Compte-rendu des visites

le 22 mai 2016

Visite au domaine de Portecluse avec Guillaume

La visite s’est faite au Domaine de Portecluse sur les flancs de la colline du Dragon, à côté de Campagne-sur-Arize, à 30 km à l’ouest de Pamiers en Ariège. Ce domaine de 80 ha, appartenant à la Fondation Terre de liens, a une double vocation agricole (polyculture-élevage en biodynamie) et éducative (école à pédagogie Waldorf sur le Domaine). Pour plus d’info vous pouvez aller ici : https://www.terredeliens.org/portecluse.. C’est un endroit magnifique.

Guillaume a semé sur les terres de ce domaine des variétés de blé et d'engrain (petit épeautre) ; il y fut maraîcher pendant deux ans (avant de se mettre à la boulange) et continue à donner des coups de mains à la traite des vaches le week-end ; à l'école, il donne un petit cours sur la naissance de l'agriculture, sur la culture des céréales et sur la panification. Ce domaine est donc au cœur de son activité.

====================

▸ Exercice 1:
Restituez intégralement le compte-rendu des visites ci-dessus, sans y changer un seul mot ni un seul signe.

▸ Listing fourni:
====================

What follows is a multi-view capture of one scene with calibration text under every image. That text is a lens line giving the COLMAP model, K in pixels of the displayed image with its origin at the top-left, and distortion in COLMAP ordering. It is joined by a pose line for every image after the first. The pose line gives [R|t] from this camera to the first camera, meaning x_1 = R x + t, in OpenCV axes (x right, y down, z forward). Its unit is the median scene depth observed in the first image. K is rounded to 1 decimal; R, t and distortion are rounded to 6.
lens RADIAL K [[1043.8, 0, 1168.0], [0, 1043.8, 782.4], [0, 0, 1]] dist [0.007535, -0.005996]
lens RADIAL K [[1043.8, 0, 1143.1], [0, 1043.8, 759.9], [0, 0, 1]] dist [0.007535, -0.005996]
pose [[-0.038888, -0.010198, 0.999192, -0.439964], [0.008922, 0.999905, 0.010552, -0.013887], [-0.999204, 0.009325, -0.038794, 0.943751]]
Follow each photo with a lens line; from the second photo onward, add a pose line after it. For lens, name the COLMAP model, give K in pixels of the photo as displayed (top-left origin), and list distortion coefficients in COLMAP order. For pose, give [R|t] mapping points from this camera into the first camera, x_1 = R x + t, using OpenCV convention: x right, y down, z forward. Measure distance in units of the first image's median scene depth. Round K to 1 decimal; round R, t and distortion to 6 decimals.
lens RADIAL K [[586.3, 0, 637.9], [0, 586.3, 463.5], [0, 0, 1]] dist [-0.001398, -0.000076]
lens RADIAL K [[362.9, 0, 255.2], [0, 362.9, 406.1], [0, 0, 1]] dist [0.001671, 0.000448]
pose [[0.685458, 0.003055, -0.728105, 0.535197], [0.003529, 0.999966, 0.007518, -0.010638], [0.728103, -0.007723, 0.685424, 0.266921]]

====================

▸ Exercice 2:
Recopiez à l'identique les lignes du listing, en commençant par la ligne qui contient « Follow each photo » et en terminant par la dernière ligne du listing.

▸ Votre réponse 1:
Compte-rendu des visites

le 22 mai 2016

Visite au domaine de Portecluse avec Guillaume

La visite s’est faite au Domaine de Portecluse sur les flancs de la colline du Dragon, à côté de Campagne-sur-Arize, à 30 km à l’ouest de Pamiers en Ariège. Ce domaine de 80 ha, appartenant à la Fondation Terre de liens, a une double vocation agricole (polyculture-élevage en biodynamie) et éducative (école à pédagogie Waldorf sur le Domaine). Pour plus d’info vous pouvez aller ici : https://www.terredeliens.org/portecluse.. C’est un endroit magnifique.

Guillaume a semé sur les terres de ce domaine des variétés de blé et d'engrain (petit épeautre) ; il y fut maraîcher pendant deux ans (avant de se mettre à la boulange) et continue à donner des coups de mains à la traite des vaches le week-end ; à l'école, il donne un petit cours sur la naissance de l'agriculture, sur la culture des céréales et sur la panification. Ce domaine est donc au cœur de son activité.

▸ Votre réponse 2:
Follow each photo with a lens line; from the second photo onward, add a pose line after it. For lens, name the COLMAP model, give K in pixels of the photo as displayed (top-left origin), and list distortion coefficients in COLMAP order. For pose, give [R|t] mapping points from this camera into the first camera, x_1 = R x + t, using OpenCV convention: x right, y down, z forward. Measure distance in units of the first image's median scene depth. Round K to 1 decimal; round R, t and distortion to 6 decimals.
lens RADIAL K [[586.3, 0, 637.9], [0, 586.3, 463.5], [0, 0, 1]] dist [-0.001398, -0.000076]
lens RADIAL K [[362.9, 0, 255.2], [0, 362.9, 406.1], [0, 0, 1]] dist [0.001671, 0.000448]
pose [[0.685458, 0.003055, -0.728105, 0.535197], [0.003529, 0.999966, 0.007518, -0.010638], [0.728103, -0.007723, 0.685424, 0.266921]]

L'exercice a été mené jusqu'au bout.